▸ Given entries
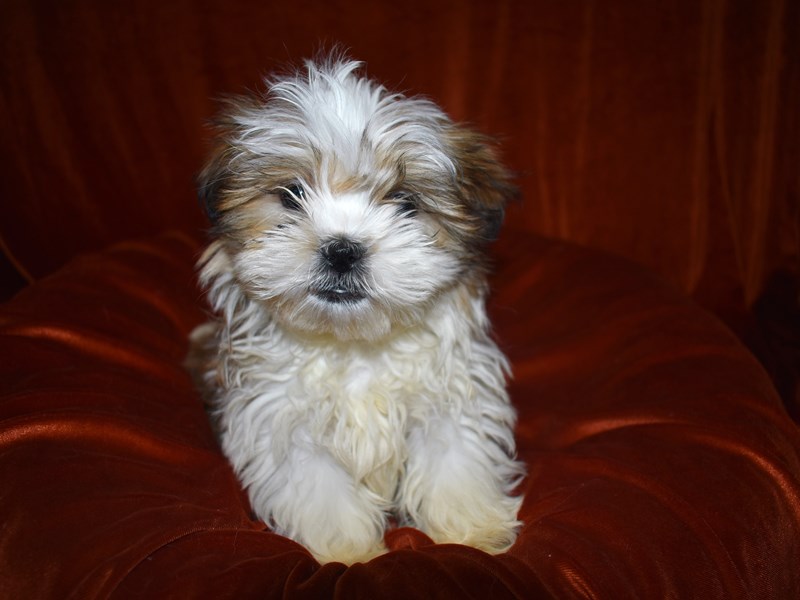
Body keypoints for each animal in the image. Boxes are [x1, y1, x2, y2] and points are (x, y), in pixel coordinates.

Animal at [188, 54, 524, 564]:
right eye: (292, 194)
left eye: (405, 203)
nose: (342, 250)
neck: (354, 346)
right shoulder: (283, 423)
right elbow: (322, 494)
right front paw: (349, 555)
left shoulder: (449, 400)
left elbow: (454, 464)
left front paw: (472, 532)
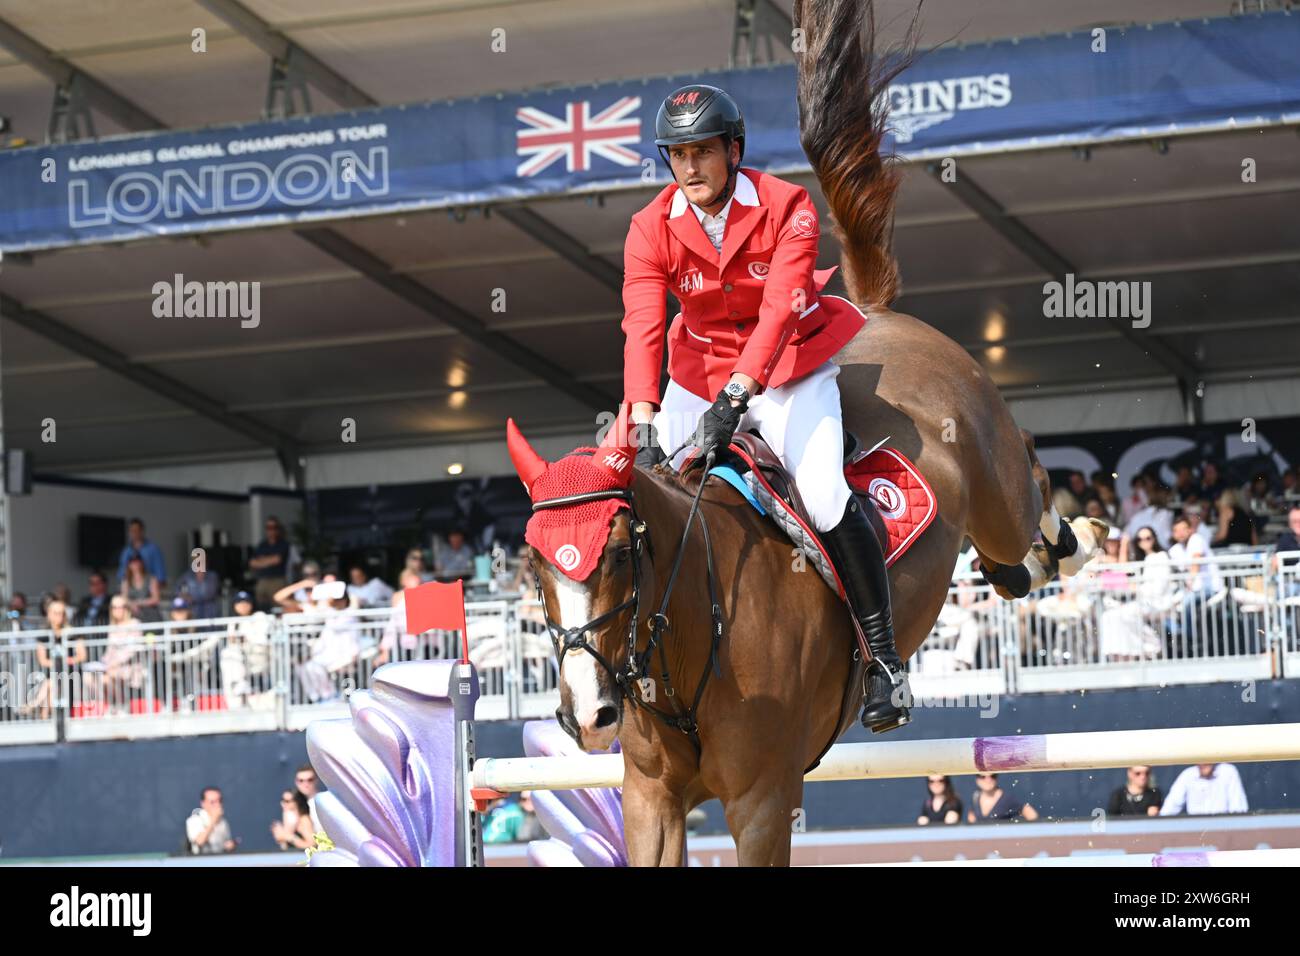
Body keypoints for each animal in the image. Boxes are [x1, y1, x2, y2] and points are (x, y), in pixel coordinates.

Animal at [504, 0, 1097, 868]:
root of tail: (876, 312)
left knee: (1025, 496)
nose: (588, 716)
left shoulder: (762, 801)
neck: (688, 627)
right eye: (535, 566)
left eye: (617, 551)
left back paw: (1069, 542)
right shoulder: (650, 801)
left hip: (990, 482)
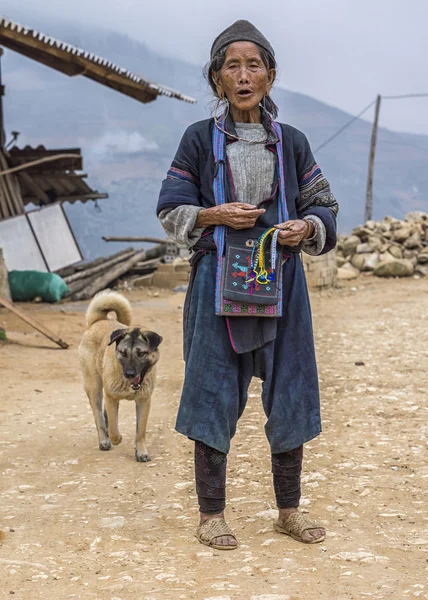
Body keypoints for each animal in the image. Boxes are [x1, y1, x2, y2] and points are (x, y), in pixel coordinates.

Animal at [78, 290, 162, 460]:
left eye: (141, 353)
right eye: (123, 353)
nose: (129, 374)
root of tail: (97, 321)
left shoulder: (144, 402)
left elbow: (140, 431)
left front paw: (141, 451)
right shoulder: (111, 398)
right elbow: (113, 429)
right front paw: (116, 438)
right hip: (94, 388)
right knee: (99, 417)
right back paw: (104, 440)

▸ About this exercise
Print the listing again exactly, please. Keep the pictures out of it.

▸ Answer to this exercise
Body keypoints for each animal in the image. Boxes are [x1, y1, x2, y2] and points are (x, y), in pixel coordinates.

Animal at [188, 54, 524, 564]:
right eye: (292, 194)
left eye: (405, 203)
nose: (342, 250)
neck: (354, 346)
right shoulder: (283, 423)
right elbow: (322, 494)
right front paw: (349, 555)
left shoulder: (449, 400)
left elbow: (454, 464)
left front paw: (472, 532)
Body keypoints for each animal in the image. Boxes are [x1, y1, x2, y2] and points are (x, y), in pixel coordinates.

Animal at [504, 0, 1097, 868]:
root of tail: (876, 312)
left knee: (1025, 496)
nose: (588, 716)
left shoulder: (762, 801)
neck: (688, 627)
right eye: (535, 566)
left eye: (617, 551)
left back paw: (1069, 542)
right shoulder: (650, 801)
left hip: (990, 482)
Body keypoints for each animal in the image. Boxes are [x1, y1, x2, y2] and points are (x, y), in pixel coordinates.

Animal at [78, 290, 162, 460]:
left eye: (141, 353)
right eye: (123, 353)
nose: (129, 374)
root of tail: (97, 321)
left shoulder: (144, 402)
left elbow: (140, 431)
left front paw: (141, 451)
right shoulder: (111, 398)
right elbow: (113, 429)
right front paw: (116, 438)
right hip: (94, 388)
right knee: (99, 417)
right back paw: (104, 440)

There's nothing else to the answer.